Nel VII° secolo d.C., il Buddismo Indiano fiorì nei paesi del nord ovest dell’India e gli imperi persiani godevano di grande prosperità. L’Impero Cinese Tang, influenzato dal Buddismo Indiano Mahayana e dalla ricchezza della zona Trans-Arabica, sviluppò una via verso ovest, la “Via della Seta”. Questo periodo fu per il popolo tibetano uno slancio; infatti il giovane e potente Re Srongtsen Gampo (617-?) importò dall’India il Buddismo e la Medicina. Egli approfittò dell’opportunità della Via della Seta per invitare studiosi dalla Persia e dai paesi limitrofi, con l’intento di sviluppare “l’Arte della Guarigione”.

In breve tempo il Tibet diventò un centro di sviluppo culturale, artistico e spirituale. I Re tibetani ufficializzarono tre tradizioni mediche straniere provenienti dalla Persia, dall’India e dalla Cina. Inoltre, ne permisero la pratica e la diffusione unite all’autoctona Medicina Bon. “L’Arte della Guarigione” che oggi viene chiamata Medicina Tibetana, trae le sue caratteristiche da queste origini storiche e dai “Quattro Tantra” Buddisti.

Con la loro esperienza arricchita dalle risorse ambientali, basata sull’etica buddista e sulla relazione altruistica medico-paziente, i medici tibetani conquistarono il cuore del popolo e divulgarono questa preziosa arte nei paesi dell’Asia Centrale, mantenendola viva fino ad oggi.

Medicina Tibetana

La Medicina Tibetana, antico sistema medico basato sulla filosofia e la psicologia buddista spiega che tutto ciò che esiste e non esiste nel mondo dipende dalla mente e dai cinque elementi. La mente viene considerata la base di tutto, perché tutte le esistenze e tutti i momenti dipendono dai suoi movimenti; la mente è il creatore di ogni fenomeno esterno ed interno.

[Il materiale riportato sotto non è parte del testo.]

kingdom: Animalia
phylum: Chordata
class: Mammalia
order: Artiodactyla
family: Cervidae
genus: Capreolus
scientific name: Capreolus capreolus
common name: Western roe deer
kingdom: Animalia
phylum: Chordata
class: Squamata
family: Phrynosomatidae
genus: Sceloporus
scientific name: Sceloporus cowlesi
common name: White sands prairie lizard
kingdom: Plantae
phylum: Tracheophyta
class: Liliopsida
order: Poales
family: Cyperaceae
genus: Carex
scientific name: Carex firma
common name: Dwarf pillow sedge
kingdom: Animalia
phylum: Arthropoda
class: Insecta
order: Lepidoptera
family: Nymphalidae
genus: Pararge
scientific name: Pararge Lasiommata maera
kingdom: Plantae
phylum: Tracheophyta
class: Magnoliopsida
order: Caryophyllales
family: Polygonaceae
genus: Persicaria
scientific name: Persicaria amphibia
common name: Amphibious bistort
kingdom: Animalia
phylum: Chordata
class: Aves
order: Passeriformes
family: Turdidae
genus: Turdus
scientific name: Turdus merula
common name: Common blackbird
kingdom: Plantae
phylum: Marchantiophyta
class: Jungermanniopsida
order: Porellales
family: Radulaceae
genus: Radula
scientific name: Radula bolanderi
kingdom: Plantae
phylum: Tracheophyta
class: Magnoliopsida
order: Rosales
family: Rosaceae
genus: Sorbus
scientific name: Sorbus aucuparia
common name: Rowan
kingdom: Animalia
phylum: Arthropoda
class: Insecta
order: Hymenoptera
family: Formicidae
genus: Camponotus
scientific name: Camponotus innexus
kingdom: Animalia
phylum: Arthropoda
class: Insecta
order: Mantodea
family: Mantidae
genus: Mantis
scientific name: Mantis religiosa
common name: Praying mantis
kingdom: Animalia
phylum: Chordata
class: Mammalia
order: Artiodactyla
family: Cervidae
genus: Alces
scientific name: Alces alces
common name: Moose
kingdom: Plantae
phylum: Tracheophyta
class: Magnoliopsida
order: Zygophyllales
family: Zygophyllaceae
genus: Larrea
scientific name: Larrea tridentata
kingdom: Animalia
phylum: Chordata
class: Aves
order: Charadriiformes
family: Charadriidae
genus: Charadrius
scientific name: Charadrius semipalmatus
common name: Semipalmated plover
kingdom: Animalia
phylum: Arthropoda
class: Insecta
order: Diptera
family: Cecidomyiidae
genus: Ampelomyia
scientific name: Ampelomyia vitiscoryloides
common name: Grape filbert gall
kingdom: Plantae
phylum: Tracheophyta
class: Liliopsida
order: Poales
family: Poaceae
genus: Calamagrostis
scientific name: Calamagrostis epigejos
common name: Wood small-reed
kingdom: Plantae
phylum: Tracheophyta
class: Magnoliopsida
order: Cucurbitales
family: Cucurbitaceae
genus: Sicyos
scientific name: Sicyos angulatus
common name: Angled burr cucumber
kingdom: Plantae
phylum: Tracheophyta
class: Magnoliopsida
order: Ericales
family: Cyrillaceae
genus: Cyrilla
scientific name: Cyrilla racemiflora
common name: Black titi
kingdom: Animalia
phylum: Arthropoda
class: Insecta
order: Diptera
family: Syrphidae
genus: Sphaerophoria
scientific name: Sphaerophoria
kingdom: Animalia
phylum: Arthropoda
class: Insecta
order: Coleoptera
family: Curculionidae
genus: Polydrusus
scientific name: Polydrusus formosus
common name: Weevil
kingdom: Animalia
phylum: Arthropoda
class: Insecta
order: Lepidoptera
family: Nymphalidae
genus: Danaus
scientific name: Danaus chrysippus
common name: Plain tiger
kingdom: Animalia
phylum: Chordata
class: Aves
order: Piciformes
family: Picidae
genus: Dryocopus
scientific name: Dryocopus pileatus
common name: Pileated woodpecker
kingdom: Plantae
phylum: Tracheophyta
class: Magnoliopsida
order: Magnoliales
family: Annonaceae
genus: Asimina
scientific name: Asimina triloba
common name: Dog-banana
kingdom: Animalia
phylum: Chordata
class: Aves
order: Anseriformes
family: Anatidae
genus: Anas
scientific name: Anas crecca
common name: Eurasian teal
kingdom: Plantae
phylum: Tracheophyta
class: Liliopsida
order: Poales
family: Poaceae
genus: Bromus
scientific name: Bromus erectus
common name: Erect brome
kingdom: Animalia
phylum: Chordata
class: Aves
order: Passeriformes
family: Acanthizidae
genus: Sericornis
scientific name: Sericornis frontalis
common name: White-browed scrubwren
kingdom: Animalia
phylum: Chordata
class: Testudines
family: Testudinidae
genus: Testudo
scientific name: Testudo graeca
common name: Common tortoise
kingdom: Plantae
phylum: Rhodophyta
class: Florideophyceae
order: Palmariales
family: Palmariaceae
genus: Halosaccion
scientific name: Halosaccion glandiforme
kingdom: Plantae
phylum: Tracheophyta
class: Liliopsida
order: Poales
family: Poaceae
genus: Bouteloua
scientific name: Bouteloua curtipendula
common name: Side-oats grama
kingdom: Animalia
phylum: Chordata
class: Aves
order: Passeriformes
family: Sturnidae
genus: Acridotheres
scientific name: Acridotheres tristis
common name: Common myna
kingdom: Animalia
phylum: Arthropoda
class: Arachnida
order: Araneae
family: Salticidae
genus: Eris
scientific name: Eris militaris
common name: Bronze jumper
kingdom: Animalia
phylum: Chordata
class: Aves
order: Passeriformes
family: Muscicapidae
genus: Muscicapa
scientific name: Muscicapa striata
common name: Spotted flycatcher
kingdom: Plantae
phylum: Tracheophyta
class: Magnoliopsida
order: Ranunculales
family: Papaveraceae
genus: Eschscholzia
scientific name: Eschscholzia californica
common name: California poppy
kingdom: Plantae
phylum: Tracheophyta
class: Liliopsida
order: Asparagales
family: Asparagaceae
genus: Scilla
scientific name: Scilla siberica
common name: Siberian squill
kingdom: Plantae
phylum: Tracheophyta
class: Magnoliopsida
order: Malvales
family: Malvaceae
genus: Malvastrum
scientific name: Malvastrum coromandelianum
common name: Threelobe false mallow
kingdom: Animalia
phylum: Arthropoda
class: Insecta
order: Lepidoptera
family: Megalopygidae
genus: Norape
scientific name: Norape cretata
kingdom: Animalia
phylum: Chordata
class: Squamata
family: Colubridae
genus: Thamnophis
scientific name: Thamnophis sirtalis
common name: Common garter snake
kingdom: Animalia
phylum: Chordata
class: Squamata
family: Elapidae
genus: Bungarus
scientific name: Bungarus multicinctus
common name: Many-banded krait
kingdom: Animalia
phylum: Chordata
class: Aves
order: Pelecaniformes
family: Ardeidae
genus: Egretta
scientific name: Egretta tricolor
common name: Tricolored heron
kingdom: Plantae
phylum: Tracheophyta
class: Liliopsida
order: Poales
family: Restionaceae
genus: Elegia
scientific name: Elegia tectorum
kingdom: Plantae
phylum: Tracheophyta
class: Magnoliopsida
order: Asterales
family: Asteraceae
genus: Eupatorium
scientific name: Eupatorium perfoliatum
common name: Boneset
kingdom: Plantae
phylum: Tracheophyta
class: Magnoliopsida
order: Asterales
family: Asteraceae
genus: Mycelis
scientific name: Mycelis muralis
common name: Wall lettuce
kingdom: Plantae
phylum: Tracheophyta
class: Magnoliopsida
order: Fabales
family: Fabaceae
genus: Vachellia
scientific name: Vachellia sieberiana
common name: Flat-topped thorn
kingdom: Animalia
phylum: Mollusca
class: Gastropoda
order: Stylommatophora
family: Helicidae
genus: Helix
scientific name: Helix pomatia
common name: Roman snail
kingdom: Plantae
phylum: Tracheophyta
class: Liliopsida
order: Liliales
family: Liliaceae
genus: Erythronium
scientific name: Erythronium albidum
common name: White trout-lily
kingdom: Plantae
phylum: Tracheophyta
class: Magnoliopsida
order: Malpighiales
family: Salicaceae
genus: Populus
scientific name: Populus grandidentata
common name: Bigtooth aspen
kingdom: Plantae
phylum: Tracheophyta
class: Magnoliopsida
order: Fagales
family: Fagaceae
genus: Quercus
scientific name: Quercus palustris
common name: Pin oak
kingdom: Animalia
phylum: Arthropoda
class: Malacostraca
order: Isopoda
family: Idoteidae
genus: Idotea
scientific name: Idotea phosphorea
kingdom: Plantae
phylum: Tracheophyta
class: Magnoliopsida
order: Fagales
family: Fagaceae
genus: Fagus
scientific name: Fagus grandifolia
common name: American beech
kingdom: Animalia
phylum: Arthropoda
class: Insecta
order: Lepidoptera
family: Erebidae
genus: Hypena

La mente e i cinque elementi si manifestano sotto forma di energia e di materia grossolana che assumono tre aspetti: il corpo, l’energia e la mente. Nel corpo umano, gli elementi sono rappresentati da tre energie, chiamate “umori”: Vento (tibetano: rLung), Bile (mKhrispa, pronunciato: Tripa) e Flemma (Badken). Questi umori sono la quintessenza delle energie che fluiscono costantemente nel corpo umano e sostengono la salute e la consapevolezza mentale. Quando questi tre principi sono in armonia tra loro, generano la salute, nel caso contrario si manifesta la malattia. Questo rappresenta il concetto centrale della teoria generale, dell’eziologia, della patologia, della diagnosi e della cura del corpo e della mente, secondo la Medicina Tibetana. La teoria e la pratica di questo sistema medico si basano sulla modulazione dell’energia mentale e sul processo di formazione degli umori fisici.

Numerosi medici hanno condotto ricerche e scritto commentari sul testo principale Gyud-shi (Quattro Tantra), sulla pratica, sulla materia medica, sulle esperienze cliniche, sulla storia della Medicina Tibetana, tramandando quest’arte per il beneficio delle generazioni future.

Buddismo e Medicina

Gautama Budda, il Budda storico insegnò la dottrina buddista più di 2500 anni fa. Successivamente, il Buddismo diventò un’ancora di salvezza per il popolo alla ricerca della liberazione dalla morte e dalla malattia. È una dottrina rivolta a tutti senza discriminazione di casta, razza o ricchezza. Con il tempo diventò una religione ed una via che tuttora aiuta milioni di persone che soffrono.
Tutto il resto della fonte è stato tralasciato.